> **Passage to read**:
....................
The road to Federal agencies implementing zero trust security architecture – one of the overriding goals of President Biden’s cybersecurity executive order – leads unavoidably through completion of the transition to a network infrastructure that relies on all-IPv6 (Internet Protocol version 6) address protocols, Federal IT officials emphasized today.
Currently, agencies run “dual-stack” systems to accommodate the use of both IPv6 alongside the much older IPv4 addresses that have long been exhausted but remain in wide use around the world. While planning for the full transition of government to IPv6 got underway in 2005, the Office of Management and Budget (OMB) issued a memo late last year setting forth a schedule for agencies to complete most of the transition by Fiscal Year 2025.
Among the biggest policy drivers for completing the transition to IPv6 are reducing network complexity, fostering IT modernization, making the giant leap to zero trust security concepts, and cutting the technical and economic barriers to innovation.
Speaking today at the General Services Administration’s (GSA) IPv6 Summit, Deputy Federal CIO Maria Roat emphasized the security payoffs of the transition.
Citing the White House cybersecurity order and its mandate to move to zero trust, she said, “by providing end-to-end network paths and better support for micro-segmentation, the transition to ipv6 only is going to be a key component of zero trust architecture, which is one of the key pillars in the executive order.”
And she said the transition process needs to involve a wide range of Federal agency leadership to accomplish – not just the CIOs.
....................
> **Dataset extract**:

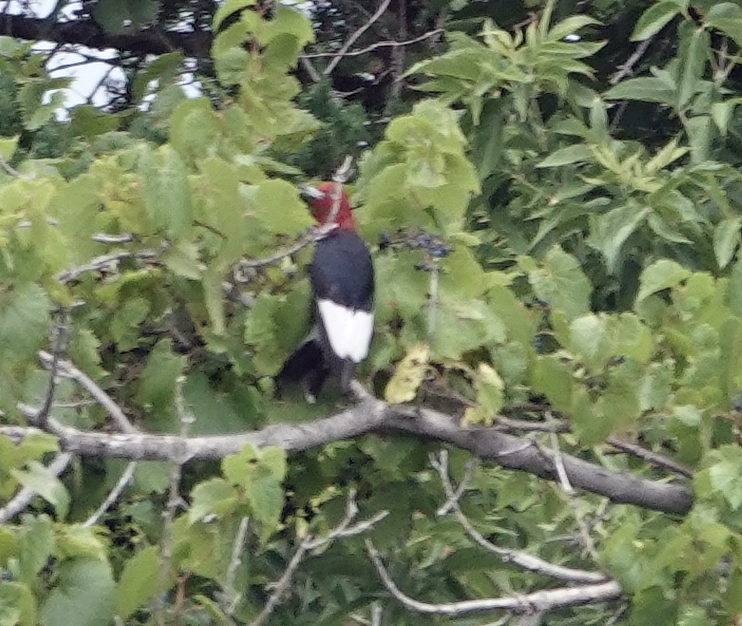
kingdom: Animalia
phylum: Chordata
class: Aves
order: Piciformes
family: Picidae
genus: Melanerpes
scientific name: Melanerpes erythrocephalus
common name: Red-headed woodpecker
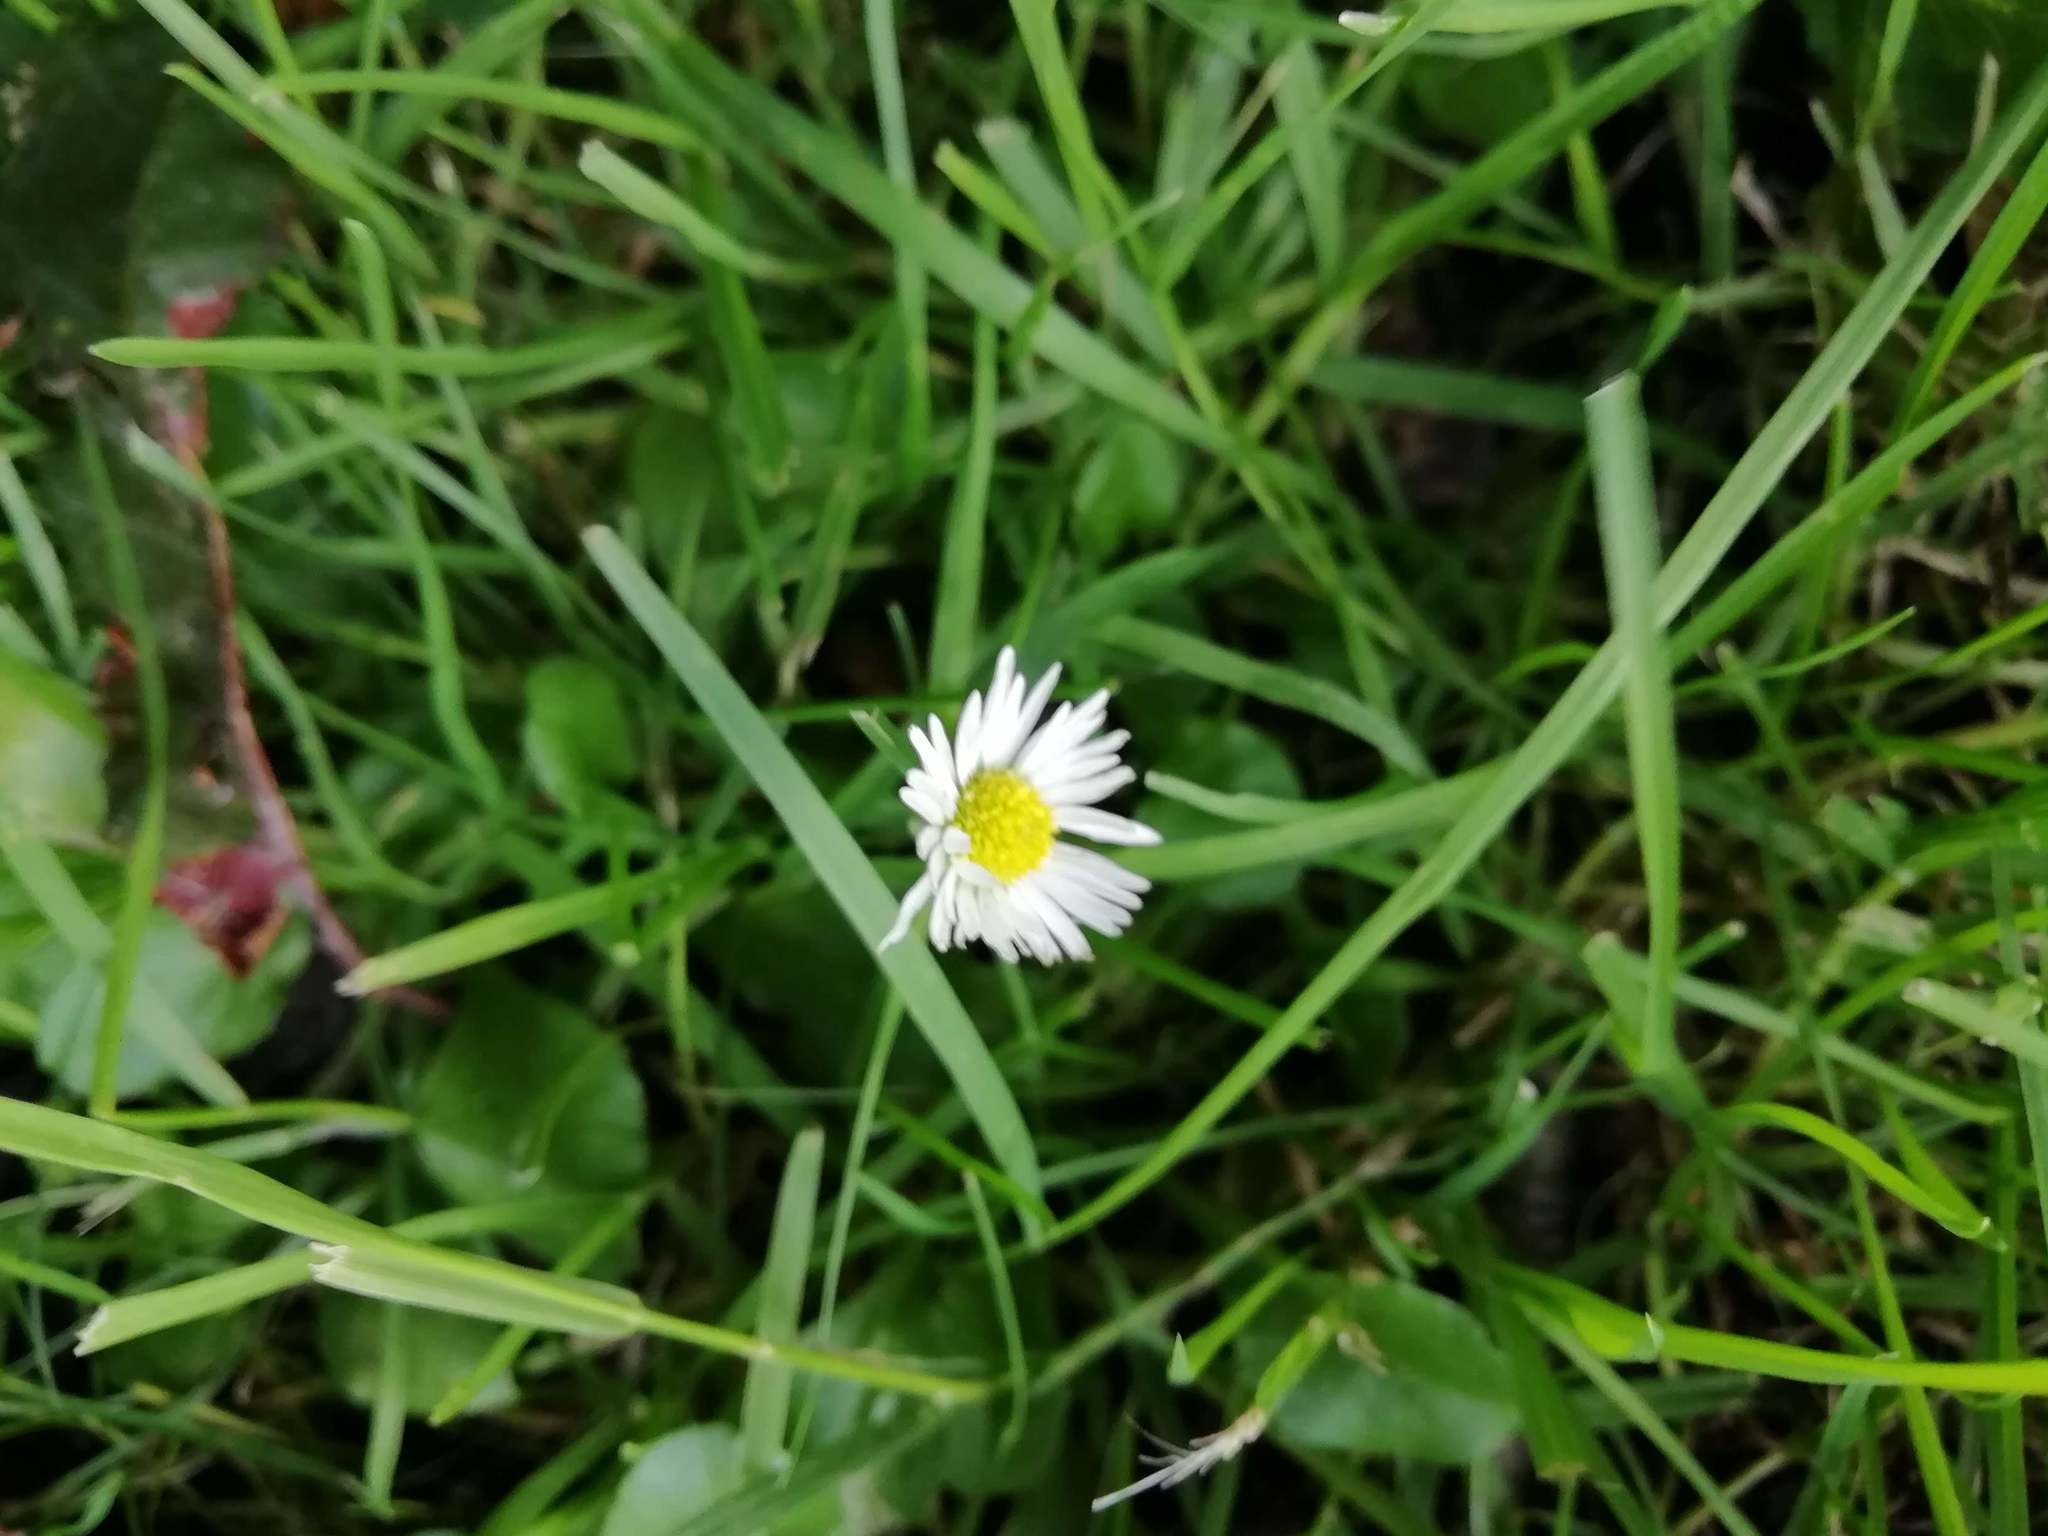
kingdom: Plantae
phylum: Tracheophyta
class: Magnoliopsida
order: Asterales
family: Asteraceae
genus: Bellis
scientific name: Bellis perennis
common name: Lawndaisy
....................
> **Work request**: Resume the article on the Federal move to IPv6 and zero trust, continuing past its final sentence.

> **Response to this task**:
“The strategic intent is for the Federal government to deliver its information services, operate its networks, and access the services of others using only IPv6,” she said. “This is not going to be an easy transition, and it’s going to take a lot of work.”
“Support from agency leadership and our industry partners is essential to meet this goal,” Roat said. “And when I say agency leadership, this is not just the CIOs, this is the CFOs, this is the mission owners, and everyone that has a stake in IT modernization across the board.”
“We need the security features and performance of IPv6 – IPv6 solves the scalability issue of ipv4 by providing essentially an unlimited supply of IP addresses,” she said.
“While there are tools and techniques that have kept IPv4 viable, it can’t keep up with the continued growth in the number of users on the internet, and the explosion of the number of connected IoT devices,” Roat said. “If you’ve ever seen the data on IoT and the exponential growth there, you know why we need as a Federal government to move in this direction.”
Finally, she pointed to agency deadlines for the transition that sharply ramps up between FY 2023 and FY 2025. “That’s going to come quickly,” she warned.
Elsewhere during today’s IPv6 Summit event, officials from numerous Federal agencies echoed those core points.
Carol Bales, a senior policy analyst at OMB, emphasized that the transition to zero trust security “must complement a migration to IPv6,” and said the “transition is also an important component of Federal IT modernization and transformation efforts.”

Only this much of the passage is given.